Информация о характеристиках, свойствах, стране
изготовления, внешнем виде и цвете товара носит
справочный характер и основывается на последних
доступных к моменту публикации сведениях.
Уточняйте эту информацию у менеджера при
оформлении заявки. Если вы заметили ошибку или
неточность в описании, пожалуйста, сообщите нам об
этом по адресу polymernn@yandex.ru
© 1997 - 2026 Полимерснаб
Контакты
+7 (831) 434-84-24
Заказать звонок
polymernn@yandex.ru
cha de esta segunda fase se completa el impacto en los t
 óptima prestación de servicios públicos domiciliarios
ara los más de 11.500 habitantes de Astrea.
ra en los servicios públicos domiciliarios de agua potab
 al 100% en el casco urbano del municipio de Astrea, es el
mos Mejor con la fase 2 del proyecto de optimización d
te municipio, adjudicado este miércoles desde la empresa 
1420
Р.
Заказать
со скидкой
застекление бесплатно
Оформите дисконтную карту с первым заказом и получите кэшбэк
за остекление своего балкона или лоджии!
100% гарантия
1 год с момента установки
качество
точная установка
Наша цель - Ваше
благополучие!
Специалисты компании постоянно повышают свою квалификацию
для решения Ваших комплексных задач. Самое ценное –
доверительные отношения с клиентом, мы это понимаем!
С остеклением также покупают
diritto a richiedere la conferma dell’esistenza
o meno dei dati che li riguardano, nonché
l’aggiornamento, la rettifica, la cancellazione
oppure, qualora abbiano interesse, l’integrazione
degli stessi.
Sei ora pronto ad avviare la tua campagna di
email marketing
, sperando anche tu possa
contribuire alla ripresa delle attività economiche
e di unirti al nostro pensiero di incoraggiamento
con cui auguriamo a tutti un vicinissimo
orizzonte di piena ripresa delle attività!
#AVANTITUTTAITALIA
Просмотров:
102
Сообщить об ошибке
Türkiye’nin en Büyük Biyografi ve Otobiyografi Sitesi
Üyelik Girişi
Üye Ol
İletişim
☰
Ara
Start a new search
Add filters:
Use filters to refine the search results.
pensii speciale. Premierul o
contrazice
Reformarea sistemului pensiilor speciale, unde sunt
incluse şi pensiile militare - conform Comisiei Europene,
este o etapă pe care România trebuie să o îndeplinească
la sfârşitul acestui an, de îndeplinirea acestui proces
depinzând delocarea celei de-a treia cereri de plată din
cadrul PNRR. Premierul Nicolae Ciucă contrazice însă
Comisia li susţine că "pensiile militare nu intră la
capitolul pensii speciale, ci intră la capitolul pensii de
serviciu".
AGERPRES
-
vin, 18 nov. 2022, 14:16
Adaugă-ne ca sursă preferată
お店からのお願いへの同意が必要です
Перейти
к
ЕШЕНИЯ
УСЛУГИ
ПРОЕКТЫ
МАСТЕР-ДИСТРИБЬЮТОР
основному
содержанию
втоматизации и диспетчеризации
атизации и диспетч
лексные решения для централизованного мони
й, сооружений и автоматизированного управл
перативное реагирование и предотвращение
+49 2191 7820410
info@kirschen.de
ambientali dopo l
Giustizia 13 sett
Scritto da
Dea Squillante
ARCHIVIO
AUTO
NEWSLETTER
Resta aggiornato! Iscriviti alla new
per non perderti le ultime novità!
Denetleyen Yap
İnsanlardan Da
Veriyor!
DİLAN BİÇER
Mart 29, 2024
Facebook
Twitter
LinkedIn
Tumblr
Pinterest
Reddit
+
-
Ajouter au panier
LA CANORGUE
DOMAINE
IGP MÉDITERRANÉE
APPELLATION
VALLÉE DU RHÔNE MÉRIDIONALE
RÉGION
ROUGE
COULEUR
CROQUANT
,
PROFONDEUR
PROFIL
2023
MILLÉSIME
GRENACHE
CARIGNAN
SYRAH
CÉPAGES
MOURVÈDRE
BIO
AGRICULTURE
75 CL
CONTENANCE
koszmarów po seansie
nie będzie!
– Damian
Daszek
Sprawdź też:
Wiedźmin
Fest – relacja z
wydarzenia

- - - - - - -

■ PROBLEM ■
What lines above mention "municipio"? Copy each one.

■ FINAL ANSWER ■
 al 100% en el casco urbano del municipio de Astrea, es el
te municipio, adjudicado este miércoles desde la empresa 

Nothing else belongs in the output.